Suatu saat pak Umar melihat di suatu kelas sedang diadakan ujian harian. Soal ujian itu tertulis di papan tulis. Pak Kus duduk di depan kelas itu sambil membaca koran. Murid-murid sibuk mengerjakan ujian itu sambil saling contek. Bahkan ada yang terang-terangan membuka buku yang diletakkan di atas pahanya. Pak Umar mengamati hal ini dari jendela kelas selama dua menit tanpa seorang muridpun menyadari. Lalu dia masuk kedalam kelas itu memberi salam kepada pak Kus. Pak Kus menjawab salam pak Umar dan meletakkan koran yang dibacanya. Pak Umar minta izin dan mengatakan bahwa ada sesuatu yang harus dilakukan di kelas ini. Pak Kus belum mengerti yang dimaksud pak Umar sampai beliau ini mengumumkan.

‘Tolong dikumpulkan kertas ujian kalian semua!’ perintah pak Umar.

Semua murid tentu saja bingung mendengarkannya. Pak Umar mengulangi perintahnya. Seorang murid protes.

‘Tapi belum waktunya, pak,’ katanya.

‘Memang belum waktunya. Kumpulkan semua…… ketua kelas tolong dibantu mengumpulkannya!’ perintah pak Umar sekali lagi.

Semua murid terpaksa mengumpulkan kertas ujiannya.

‘Sekarang kalian ambil kertas ulangan yang baru! Dan silahkan mengerjakan kembali ujiannya. Yang ini saya nyatakan tidak sah dan akan saya sita. Silahkan! Keluarkan kertas ujian yang baru dan dikerjakan kembali soal di depan ini!’ perintah pak Umar lagi.

Sebagian murid-murid bingung dengan perintah pak Umar yang aneh itu. Pak Kuspun ikut bingung. Sementara murid-murid itu menyiapkan kertas ujian yang baru, pak Umar menjelaskan.

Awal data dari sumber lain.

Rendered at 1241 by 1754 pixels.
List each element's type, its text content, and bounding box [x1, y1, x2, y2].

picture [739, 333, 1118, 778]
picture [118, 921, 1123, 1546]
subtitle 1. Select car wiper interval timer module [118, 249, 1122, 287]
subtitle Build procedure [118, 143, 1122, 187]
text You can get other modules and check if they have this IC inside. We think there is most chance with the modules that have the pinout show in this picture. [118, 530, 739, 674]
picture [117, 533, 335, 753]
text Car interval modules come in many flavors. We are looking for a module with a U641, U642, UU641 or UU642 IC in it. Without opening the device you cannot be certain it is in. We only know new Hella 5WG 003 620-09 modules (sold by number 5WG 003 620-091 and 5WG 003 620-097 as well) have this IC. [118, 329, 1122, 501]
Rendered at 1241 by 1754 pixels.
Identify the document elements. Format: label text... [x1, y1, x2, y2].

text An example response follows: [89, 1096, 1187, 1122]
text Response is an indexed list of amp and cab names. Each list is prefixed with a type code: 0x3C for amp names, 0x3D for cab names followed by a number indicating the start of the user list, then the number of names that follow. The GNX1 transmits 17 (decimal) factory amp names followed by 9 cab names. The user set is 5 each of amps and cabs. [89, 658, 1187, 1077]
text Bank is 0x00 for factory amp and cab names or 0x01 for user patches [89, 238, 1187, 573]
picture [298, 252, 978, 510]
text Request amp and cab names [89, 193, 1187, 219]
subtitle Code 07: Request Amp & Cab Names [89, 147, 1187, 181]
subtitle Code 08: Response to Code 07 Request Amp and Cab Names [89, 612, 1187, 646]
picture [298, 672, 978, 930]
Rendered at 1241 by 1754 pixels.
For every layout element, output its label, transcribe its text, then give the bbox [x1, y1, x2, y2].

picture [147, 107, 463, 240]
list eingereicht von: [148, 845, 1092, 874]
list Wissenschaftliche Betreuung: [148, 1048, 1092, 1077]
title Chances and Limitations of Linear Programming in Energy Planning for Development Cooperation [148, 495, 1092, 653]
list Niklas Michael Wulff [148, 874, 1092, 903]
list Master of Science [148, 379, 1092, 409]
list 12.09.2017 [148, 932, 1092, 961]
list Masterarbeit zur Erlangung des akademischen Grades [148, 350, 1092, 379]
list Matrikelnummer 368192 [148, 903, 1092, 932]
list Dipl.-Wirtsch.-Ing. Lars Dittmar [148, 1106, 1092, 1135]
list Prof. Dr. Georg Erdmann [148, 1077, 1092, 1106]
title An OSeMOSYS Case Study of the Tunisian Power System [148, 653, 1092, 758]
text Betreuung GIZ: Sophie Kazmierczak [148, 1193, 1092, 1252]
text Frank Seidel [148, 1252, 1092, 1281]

‘Saya tadi mengamati sekitar dua menit bagaimana kalian mengerjakan ujian. Yang ada di kertas yang saya pegang ini, sebagian besar adalah hasil atau jawaban yang dibuat dengan curang, karena kalian tadi saling mencontek dan bahkan membuka buku kalian. Itu namanya tidak jujur. Kalau hanya sekedar untuk mendapat nilai tapi dengan cara tidak jujur seperti tadi itu, tidak ada gunanya dilakukan ujian. Sekarang silahkan kalian kerjakan kembali soal ini dengan jujur, tanpa mencontek, tanpa mencuri membuka buku. Kalau kalian tidak bisa, biarkan kertas jawaban kalian itu kosong! Silahkan dikerjakan! Saya dan pak Kus akan mengawasi kalian,’ kata pak Umar.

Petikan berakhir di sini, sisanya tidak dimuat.